(Stored items)
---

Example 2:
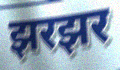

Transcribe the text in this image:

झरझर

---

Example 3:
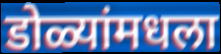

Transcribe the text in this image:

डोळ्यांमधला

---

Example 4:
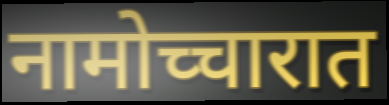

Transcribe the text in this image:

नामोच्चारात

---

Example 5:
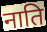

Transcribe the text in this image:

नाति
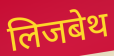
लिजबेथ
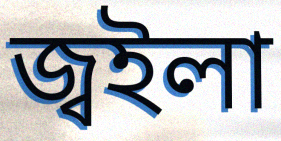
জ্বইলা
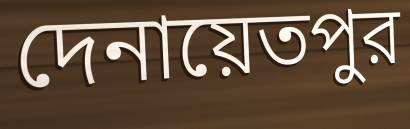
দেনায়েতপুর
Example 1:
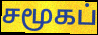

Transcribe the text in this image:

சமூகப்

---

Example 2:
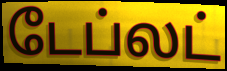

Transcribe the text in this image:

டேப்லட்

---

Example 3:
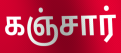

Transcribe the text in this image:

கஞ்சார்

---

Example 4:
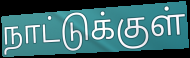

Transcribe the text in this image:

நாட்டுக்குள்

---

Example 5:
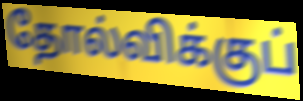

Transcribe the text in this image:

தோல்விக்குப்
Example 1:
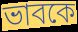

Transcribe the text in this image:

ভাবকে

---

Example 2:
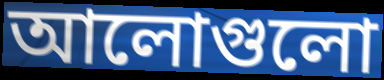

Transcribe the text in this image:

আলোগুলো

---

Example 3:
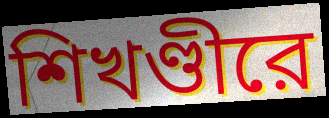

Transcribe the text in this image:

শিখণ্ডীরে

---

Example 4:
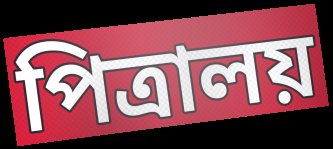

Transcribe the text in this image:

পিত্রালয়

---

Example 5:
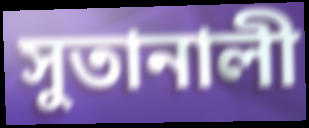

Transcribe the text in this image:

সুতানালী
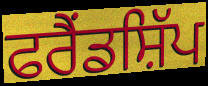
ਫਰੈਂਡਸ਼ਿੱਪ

- _Task directions_:
Leaving the pictures aside, write out the entries above exactly.

- _Result for this exercise_:
---

Example 2:

Transcribe the text in this image:

झरझर

---

Example 3:

Transcribe the text in this image:

डोळ्यांमधला

---

Example 4:

Transcribe the text in this image:

नामोच्चारात

---

Example 5:

Transcribe the text in this image:

नाति
लिजबेथ
জ্বইলা
দেনায়েতপুর
Example 1:

Transcribe the text in this image:

சமூகப்

---

Example 2:

Transcribe the text in this image:

டேப்லட்

---

Example 3:

Transcribe the text in this image:

கஞ்சார்

---

Example 4:

Transcribe the text in this image:

நாட்டுக்குள்

---

Example 5:

Transcribe the text in this image:

தோல்விக்குப்
Example 1:

Transcribe the text in this image:

ভাবকে

---

Example 2:

Transcribe the text in this image:

আলোগুলো

---

Example 3:

Transcribe the text in this image:

শিখণ্ডীরে

---

Example 4:

Transcribe the text in this image:

পিত্রালয়

---

Example 5:

Transcribe the text in this image:

সুতানালী
ਫਰੈਂਡਸ਼ਿੱਪ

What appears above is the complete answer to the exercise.